▸ **DATASET CONTENT**:

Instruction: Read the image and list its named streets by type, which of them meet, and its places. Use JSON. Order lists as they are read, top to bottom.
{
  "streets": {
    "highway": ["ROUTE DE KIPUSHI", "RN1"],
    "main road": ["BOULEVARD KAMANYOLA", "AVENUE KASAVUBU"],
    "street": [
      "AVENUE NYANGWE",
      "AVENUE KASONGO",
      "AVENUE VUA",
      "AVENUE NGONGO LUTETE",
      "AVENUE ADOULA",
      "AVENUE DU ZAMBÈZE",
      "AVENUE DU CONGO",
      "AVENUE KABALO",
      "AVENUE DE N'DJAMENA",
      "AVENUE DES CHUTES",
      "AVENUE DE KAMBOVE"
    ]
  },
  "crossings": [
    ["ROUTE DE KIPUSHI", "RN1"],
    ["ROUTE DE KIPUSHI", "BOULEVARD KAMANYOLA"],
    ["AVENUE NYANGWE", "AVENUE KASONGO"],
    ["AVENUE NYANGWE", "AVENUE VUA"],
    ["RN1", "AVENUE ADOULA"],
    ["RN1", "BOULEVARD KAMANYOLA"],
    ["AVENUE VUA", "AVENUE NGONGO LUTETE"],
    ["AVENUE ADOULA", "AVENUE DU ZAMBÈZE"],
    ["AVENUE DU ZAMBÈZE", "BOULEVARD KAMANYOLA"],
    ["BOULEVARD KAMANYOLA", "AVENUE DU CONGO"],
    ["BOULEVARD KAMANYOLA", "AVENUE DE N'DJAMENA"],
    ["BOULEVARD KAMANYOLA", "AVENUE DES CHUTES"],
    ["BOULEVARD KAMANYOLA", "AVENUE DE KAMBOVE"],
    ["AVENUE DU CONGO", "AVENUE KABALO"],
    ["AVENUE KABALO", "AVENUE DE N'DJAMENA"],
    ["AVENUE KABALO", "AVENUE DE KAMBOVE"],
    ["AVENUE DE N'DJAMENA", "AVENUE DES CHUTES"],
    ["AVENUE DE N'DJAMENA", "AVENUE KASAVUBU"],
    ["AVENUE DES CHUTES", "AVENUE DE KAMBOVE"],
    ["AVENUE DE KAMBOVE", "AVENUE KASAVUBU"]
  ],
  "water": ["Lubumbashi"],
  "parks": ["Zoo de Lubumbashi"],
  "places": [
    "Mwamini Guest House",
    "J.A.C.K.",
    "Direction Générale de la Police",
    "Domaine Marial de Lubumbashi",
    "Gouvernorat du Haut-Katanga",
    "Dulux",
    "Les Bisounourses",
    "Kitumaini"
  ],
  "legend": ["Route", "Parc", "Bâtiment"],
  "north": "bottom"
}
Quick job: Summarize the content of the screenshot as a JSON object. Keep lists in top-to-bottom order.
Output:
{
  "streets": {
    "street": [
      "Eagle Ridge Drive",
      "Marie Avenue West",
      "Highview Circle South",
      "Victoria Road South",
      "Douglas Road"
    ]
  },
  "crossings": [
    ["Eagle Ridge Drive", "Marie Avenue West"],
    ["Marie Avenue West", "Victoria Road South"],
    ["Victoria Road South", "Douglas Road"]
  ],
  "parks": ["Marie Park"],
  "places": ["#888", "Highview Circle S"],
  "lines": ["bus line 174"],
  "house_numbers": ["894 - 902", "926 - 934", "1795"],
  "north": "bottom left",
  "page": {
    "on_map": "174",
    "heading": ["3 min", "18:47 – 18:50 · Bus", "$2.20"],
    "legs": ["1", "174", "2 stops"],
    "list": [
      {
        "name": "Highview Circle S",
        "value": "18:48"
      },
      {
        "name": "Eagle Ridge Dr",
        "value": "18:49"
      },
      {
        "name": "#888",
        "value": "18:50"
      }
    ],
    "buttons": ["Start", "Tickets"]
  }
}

▸ **WHAT THE TASK ASKS**: Give back the full listing exactly as it stands above.

▸ **SOLUTION FOR THIS TASK**:
Instruction: Read the image and list its named streets by type, which of them meet, and its places. Use JSON. Order lists as they are read, top to bottom.
{
  "streets": {
    "highway": ["ROUTE DE KIPUSHI", "RN1"],
    "main road": ["BOULEVARD KAMANYOLA", "AVENUE KASAVUBU"],
    "street": [
      "AVENUE NYANGWE",
      "AVENUE KASONGO",
      "AVENUE VUA",
      "AVENUE NGONGO LUTETE",
      "AVENUE ADOULA",
      "AVENUE DU ZAMBÈZE",
      "AVENUE DU CONGO",
      "AVENUE KABALO",
      "AVENUE DE N'DJAMENA",
      "AVENUE DES CHUTES",
      "AVENUE DE KAMBOVE"
    ]
  },
  "crossings": [
    ["ROUTE DE KIPUSHI", "RN1"],
    ["ROUTE DE KIPUSHI", "BOULEVARD KAMANYOLA"],
    ["AVENUE NYANGWE", "AVENUE KASONGO"],
    ["AVENUE NYANGWE", "AVENUE VUA"],
    ["RN1", "AVENUE ADOULA"],
    ["RN1", "BOULEVARD KAMANYOLA"],
    ["AVENUE VUA", "AVENUE NGONGO LUTETE"],
    ["AVENUE ADOULA", "AVENUE DU ZAMBÈZE"],
    ["AVENUE DU ZAMBÈZE", "BOULEVARD KAMANYOLA"],
    ["BOULEVARD KAMANYOLA", "AVENUE DU CONGO"],
    ["BOULEVARD KAMANYOLA", "AVENUE DE N'DJAMENA"],
    ["BOULEVARD KAMANYOLA", "AVENUE DES CHUTES"],
    ["BOULEVARD KAMANYOLA", "AVENUE DE KAMBOVE"],
    ["AVENUE DU CONGO", "AVENUE KABALO"],
    ["AVENUE KABALO", "AVENUE DE N'DJAMENA"],
    ["AVENUE KABALO", "AVENUE DE KAMBOVE"],
    ["AVENUE DE N'DJAMENA", "AVENUE DES CHUTES"],
    ["AVENUE DE N'DJAMENA", "AVENUE KASAVUBU"],
    ["AVENUE DES CHUTES", "AVENUE DE KAMBOVE"],
    ["AVENUE DE KAMBOVE", "AVENUE KASAVUBU"]
  ],
  "water": ["Lubumbashi"],
  "parks": ["Zoo de Lubumbashi"],
  "places": [
    "Mwamini Guest House",
    "J.A.C.K.",
    "Direction Générale de la Police",
    "Domaine Marial de Lubumbashi",
    "Gouvernorat du Haut-Katanga",
    "Dulux",
    "Les Bisounourses",
    "Kitumaini"
  ],
  "legend": ["Route", "Parc", "Bâtiment"],
  "north": "bottom"
}
Quick job: Summarize the content of the screenshot as a JSON object. Keep lists in top-to-bottom order.
Output:
{
  "streets": {
    "street": [
      "Eagle Ridge Drive",
      "Marie Avenue West",
      "Highview Circle South",
      "Victoria Road South",
      "Douglas Road"
    ]
  },
  "crossings": [
    ["Eagle Ridge Drive", "Marie Avenue West"],
    ["Marie Avenue West", "Victoria Road South"],
    ["Victoria Road South", "Douglas Road"]
  ],
  "parks": ["Marie Park"],
  "places": ["#888", "Highview Circle S"],
  "lines": ["bus line 174"],
  "house_numbers": ["894 - 902", "926 - 934", "1795"],
  "north": "bottom left",
  "page": {
    "on_map": "174",
    "heading": ["3 min", "18:47 – 18:50 · Bus", "$2.20"],
    "legs": ["1", "174", "2 stops"],
    "list": [
      {
        "name": "Highview Circle S",
        "value": "18:48"
      },
      {
        "name": "Eagle Ridge Dr",
        "value": "18:49"
      },
      {
        "name": "#888",
        "value": "18:50"
      }
    ],
    "buttons": ["Start", "Tickets"]
  }
}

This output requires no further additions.